Révélation lorsqu’il descend dans un puits, kinesthésie, balade dans une forêt au crépuscule, musée d’Alice Springs en Australie, tout lui est source d’émerveillement. Serres qui a grandi dans une famille « qui ne possédait aucun livre » se rappelle sa mère désolée de le voir en train de lire et s’écriant « Je suis une poule qui a couvé un canard » !
Yeux de Michel Serres a de quoi impressionner et tout n’est pas compréhensible au premier abord, mais le message passe. A l’intérieur des chapitres, les séquences portent elles-mêmes un titre, ce qui permet de reprendre sa respiration et de faire le point tout au long de l’essai. On s’arrête aussi aux belles formules, voire aux pirouettes – clins d’yeux de ce « ce passeur généreux toujours en éveil, à l’écoute des voix et des bruits du monde, à contre-courant et visionnaire » (Martin Legros, Philosophie magazine)
Commentaires
Quels horizons intéressants ouvre cet essai, disons philosophique.
Je vais commencer par sa conférence, merci beaucoup.
Bonne écoute, Colo. Le petit livre restera à portée de main, pour relire ici ou là.
ah! ça m'intéresse :-)
merci!
Tant mieux. Bonne découverte & bonne semaine, Adrienne.
Je ne suis pas étonnée de retrouver ce livre sur tes pages. J'ai hésité pour cette lecture, le sujet m'interpelle. Mais, effectivement, j'ai été impressionnée, déconcertée, c'est cela, en le feuilletant. Je ne me suis pas sentie suffisamment disponible. Merci pour ce billet " éclairant ".
Remarque d'une visuelle à une visuelle ;-). Je serai heureuse de lire tes impressions si tu te décides à le lire.
je n'ai pas lu celui là mais Michel Serres est vraiment passionnant
Oui, et ses réflexions sont très stimulantes.

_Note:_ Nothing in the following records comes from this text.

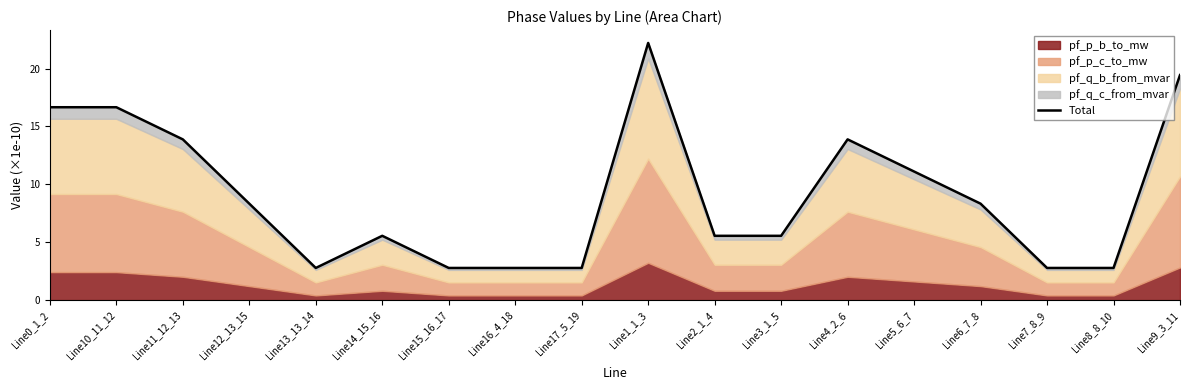

Reading right to left, transcribe all the data shown in this chart.

19.4	2.8	2.8	8.3	11.1	13.9	5.6	5.6	22.2	2.8	2.8	2.8	5.6	2.8	8.3	13.9	16.7	16.7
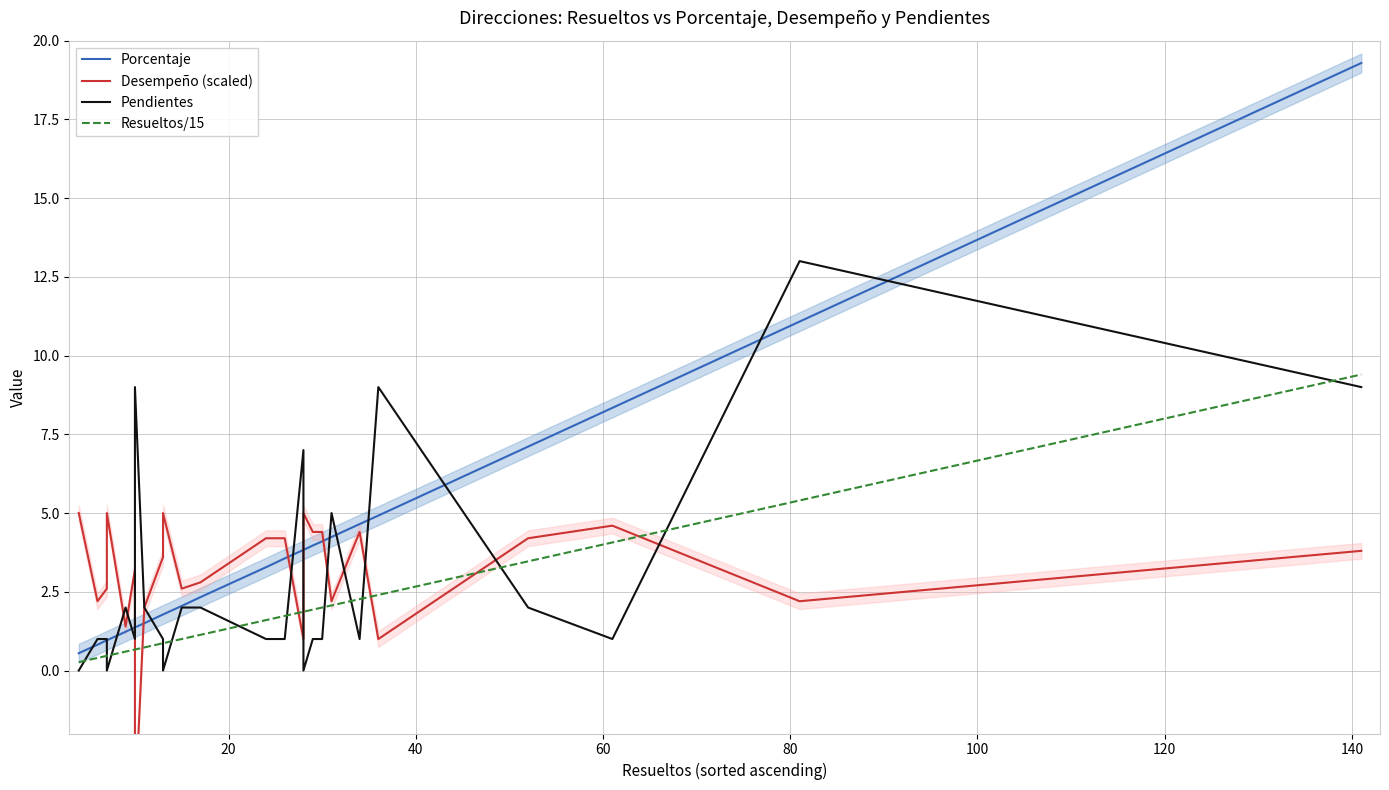

How many interior local peaks does the Pendientes series have?

6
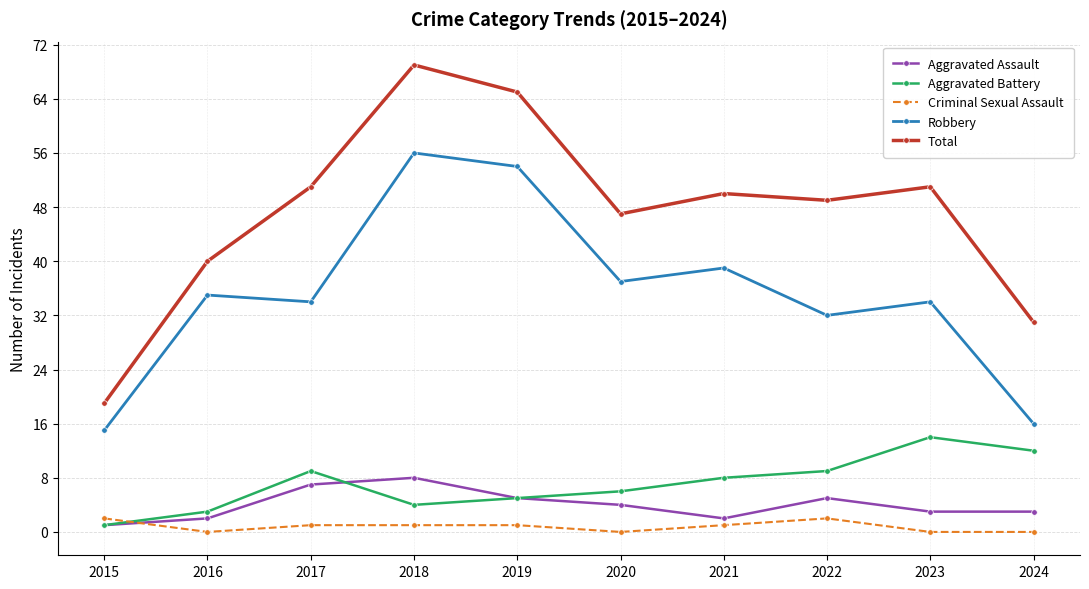

True or false: Aggravated Assault and Total cross at least once.

False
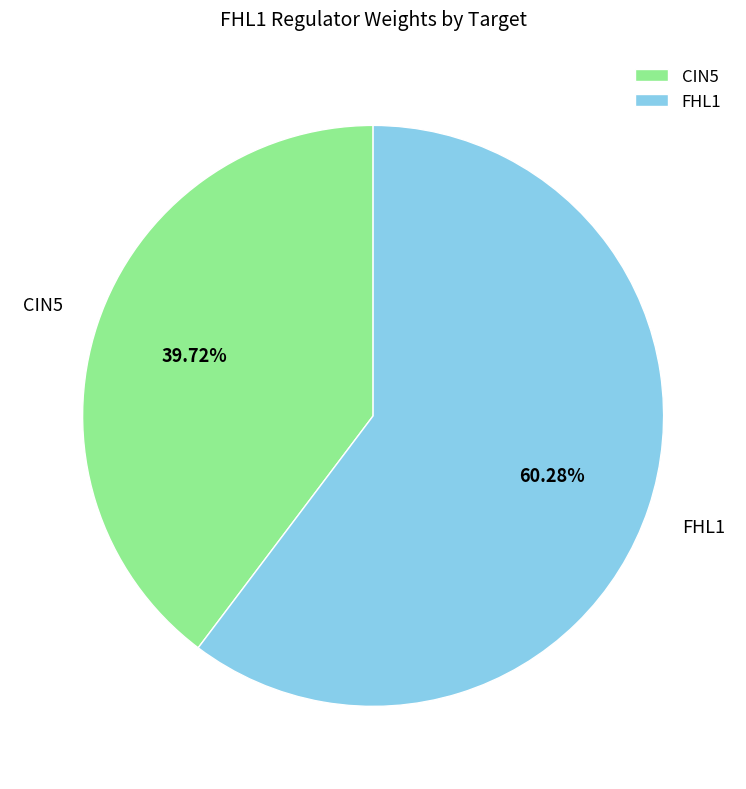

Which slice is the largest?

FHL1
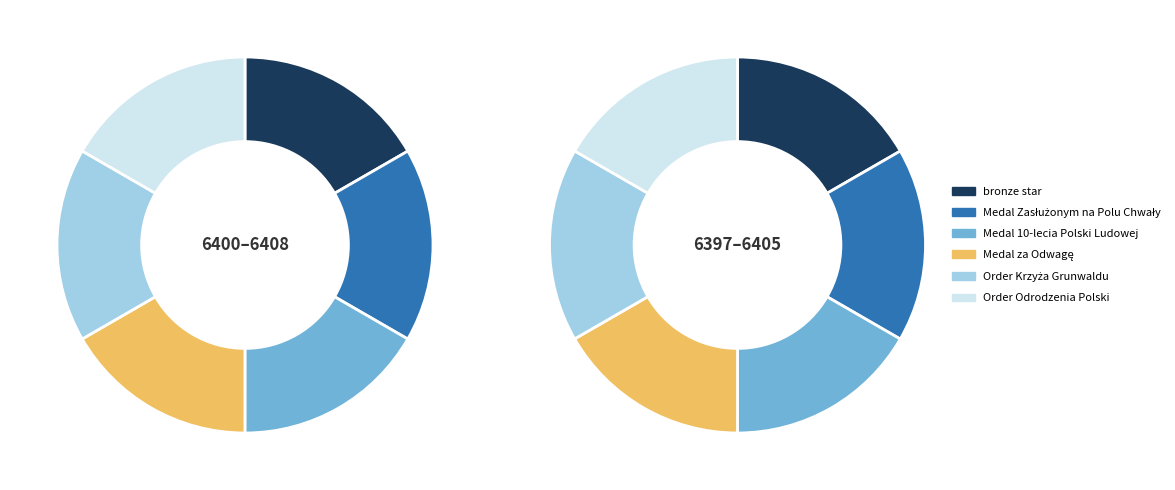

Does 0 represent more than half of the total?

No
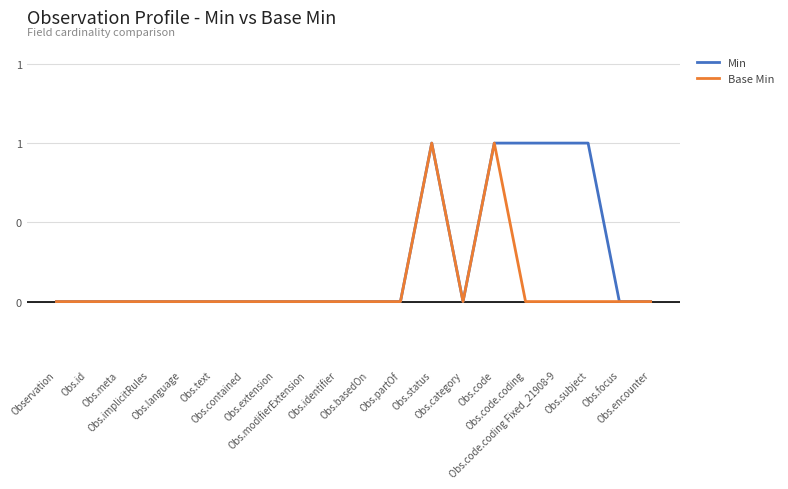

What are all the series names shown in the legend?

Min, Base Min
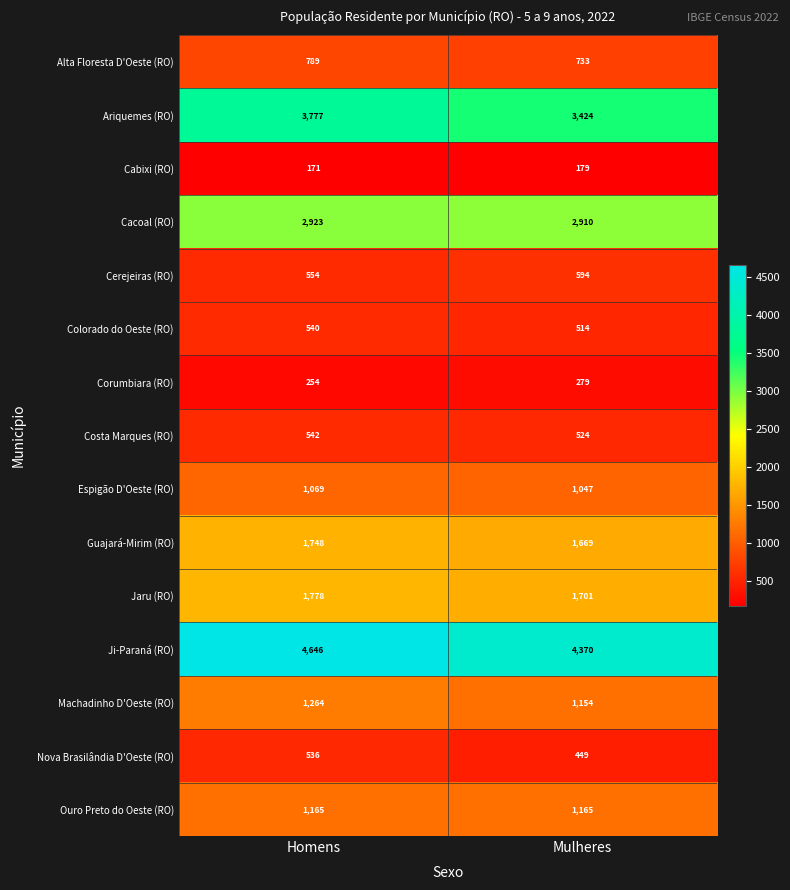

At which category does the chart reach its minimum across all series?

Homens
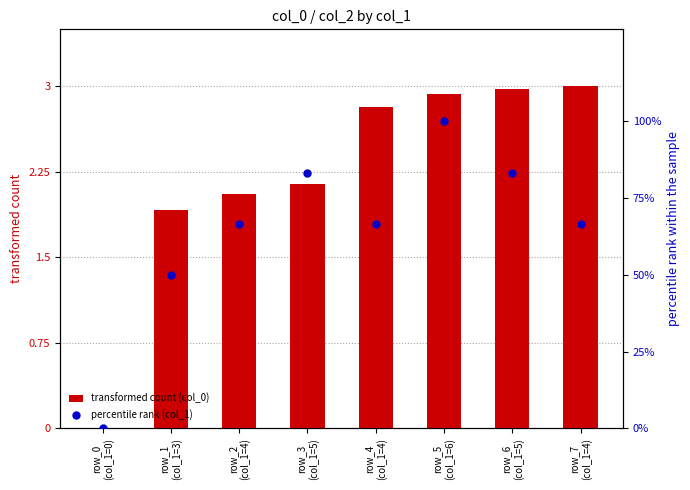

What are all the series names shown in the legend?

transformed count (col_0), percentile rank (col_1)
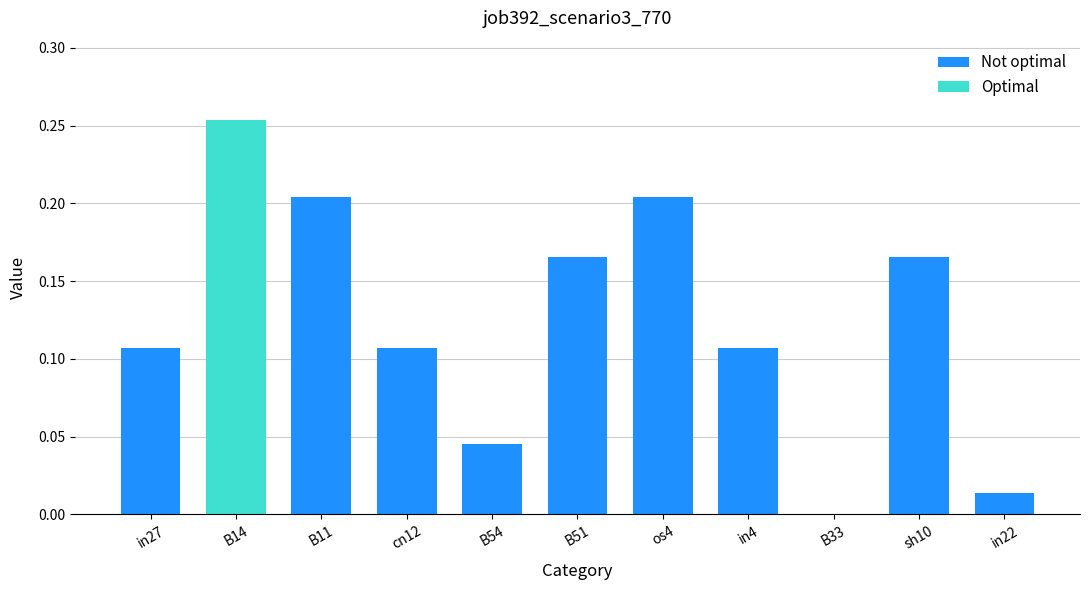

How many positive values are there?

10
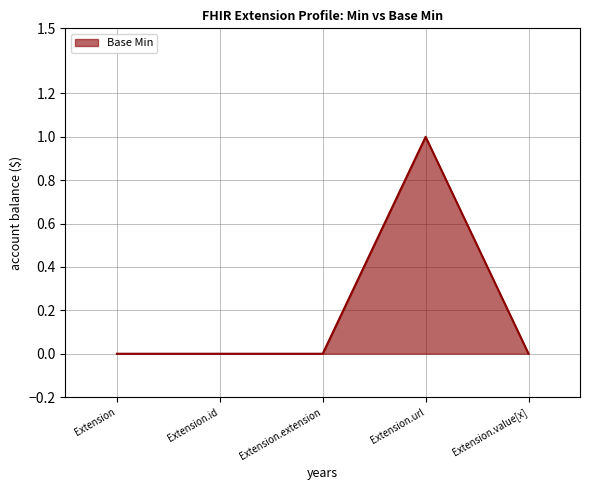

Which category has the highest value across all series?

Extension.url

Je n'avais pas connaissance de ce livre là. Il me semble qu'il vaut mieux être dans une période ou l'on a une attention soutenue pour se lancer. Je ferai peut-être comme Maryline et tenter d'abord l'écoute.
C'est cela, la lecture demande attention et ouverture d'esprit, cela en vaut la peine.
Voilà bien un sujet qui porte à reflexion. La météo, les circonstnces actuelles sont propices à la lecture, même pour moi qui souvzent la laise de côté au profit d'une autre passion. Bonne semaine Tania.
Peut-être préféreras-tu écouter la conférence indiquée en lien (dernier §) ? Bonne journée, Chinou.
Oh merci Tania d'avoir mis le lien de sa conférence. En bricolant, ce sera parfait un après-midi gris d'hiver !
A voir si je me lance dans le livre après....
Un bon plan, comme on dit.
Je note ! as-tu lu Petite poucette du même auteur ?
Oui. Celui-ci m'a paru plus complexe, mais encore plus stimulant.
Très intéressant, Tania. Nous regardons le monde et le monde nous regarde.